When I first heard about the campus shooting at Seattle Pacific University, I was preparing dinner, my baby boy babbling in his highchair.

Seattle Pacific is my alma mater, and I stared at my Facebook feed, reading updates from friends, shocked that the horrible phenomenon of school shootings had finally come to my community.

My program at SPU never took me to the campus, but I have friends who were not far from the shooter’s path, their offices all on lockdown, the sound of shots, like popping balloons, punctuating the air as the shooting claimed the life of a 19-year-old student and injured two others.

Even after hearing that my friends were all accounted for, I could not shake the loose, unhinged feeling in my chest.

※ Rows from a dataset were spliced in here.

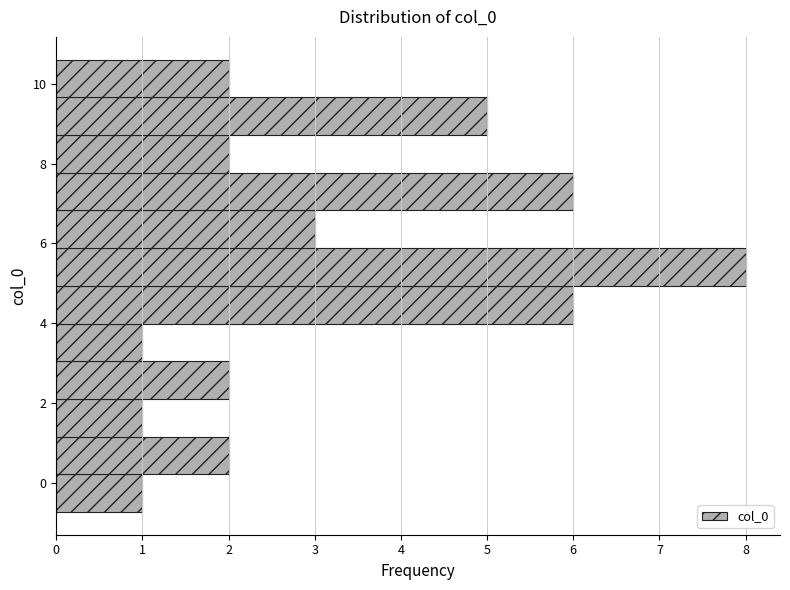

Reading bottom to top, list every bar in this chart as the range it spans on the y-axis followed by its length. Neither the bar edges nor the lengths are printed on the chart, so give them approximately, as read against the axes.

-0.8 to 0.2: 1
0.2 to 1.2: 2
1.2 to 2.0: 1
2.0 to 3.0: 2
3.0 to 4.0: 1
4.0 to 5.0: 6
5.0 to 5.8: 8
5.8 to 6.8: 3
6.8 to 7.8: 6
7.8 to 8.8: 2
8.8 to 9.6: 5
9.6 to 10.6: 2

What was I afraid of? The shooter was caught; my friends were safe. But I kept looking at my son, securely strapped in his highchair, happily munching on bread, and all I could think was, “I am keeping him home forever.”

To me, the many shootings that have occurred since the 1999 massacre at Columbine High are horrifying not simply because they have killed people but because their existence reveals the intimate wounds of our public life.

The people who have picked up guns usually are male, many with mental illness or difficulties with relationships; they bring assault rifles, bags of knives, lists of names. Sometimes the campus they target is a place they attended, but in the case of Aaron Ybarra, the Seattle Pacific campus was just a random selection, a public place to execute a twisted, private longing.

More than failed gun policies or the stigmatization of mental health issues, the phenomenon of school shootings shows that in American society some thread has unraveled. People are isolated in the midst of their families and friends, left alone with their fears and anger.

And even when appropriate measures are taken (as in the case of Elliot Rodger, whose family reported him to police and mental health services before he brought a gun to a Santa Barbara campus), it seems that our attempts to stop these shootings are shortsighted and incomplete.

I do not want to minimize the importance of policies in addressing this crisis. But I do believe that the polarizing, conflicted messages we receive across the political spectrum concerning such violence fail to recognize something profoundly central to what it means to be human.

It is significant that shootings occur in places that are both intensely public and intensely personal, places where people gather to learn, eat and live life together. It can be said that a college campus, like a parish or church, is a picture of our humanity: coming together for common causes, for learning, worship, relationship. These shooters, in many ways, are lashing out against places that train us to live fruitfully together, and that is a sign of the symptoms that plague us.

And it can also be said that while people are capable of horrific things, our ontology points us to a greater purpose: “The glory of God,” wrote St. Irenaeus, “is man fully alive.” It would be wrong to chalk these shootings up to a simplistic depravity, shoulders shrugged, as if there were nothing new under the sun and nothing to be done about it.

So what do we do? How do we live? My husband and I asked these questions that evening at the dinner table, our minds turned toward our upcoming move to Boston, where my husband will pursue ordination as a priest in the Greek Orthodox Church.

“This thought is both terrifying and wonderful,” he said, handing more bread to our son, “but the life we are pursuing is something that, in a way, fights this kind of evil.”

Will liturgy and communion stop someone from shooting up our future parish? Can a baptism keep guns out of the hands of unstable people? It would be dangerously naive to think so.

But what my husband noted, and what seems to be true, is that the motions of church life erase the lines between private and public; that what is offered in the Gospels, and in the life of the church, is an invitation for our hearts to be healed. And each of us, parishioner and pastor alike, has the ability to extend that invitation in profound ways to our neighbors, ways that recognize and treat the inner wounds that are so exposed by these tragedies.

I am not saying that an invitation to a church potluck would have changed Adam Lanza’s course of action in Newtown, Connecticut. Or that participating in worship would have stopped Ybarra or Rodger.

But I am saying that my desire to keep my son at home forever is not the desire I should follow.

Instead, as I did that night, I should give him a bath and plan a picnic for the next day, one that would take me and my family to the public park behind our house, where, despite my fear, I would smile and watch as a mom and a grandfather helped their kids share the swings.

I should take the dog for a walk and chat with the elderly man who is weeding his yard, keeping me longer with his stories than I really want to stay.

I should, in the daily motions of my life, seek to bless the bonds between myself and others.

In the face of such complex, heart-stopping violence, we can and must live out the passing of the peace that we share on Sunday mornings in ways both ordinary and courageous. For what else does the Great Commission do but command us to go out, and to be not afraid? And for what else do we pass the peace, if not to help restitch the threads that are broken between us?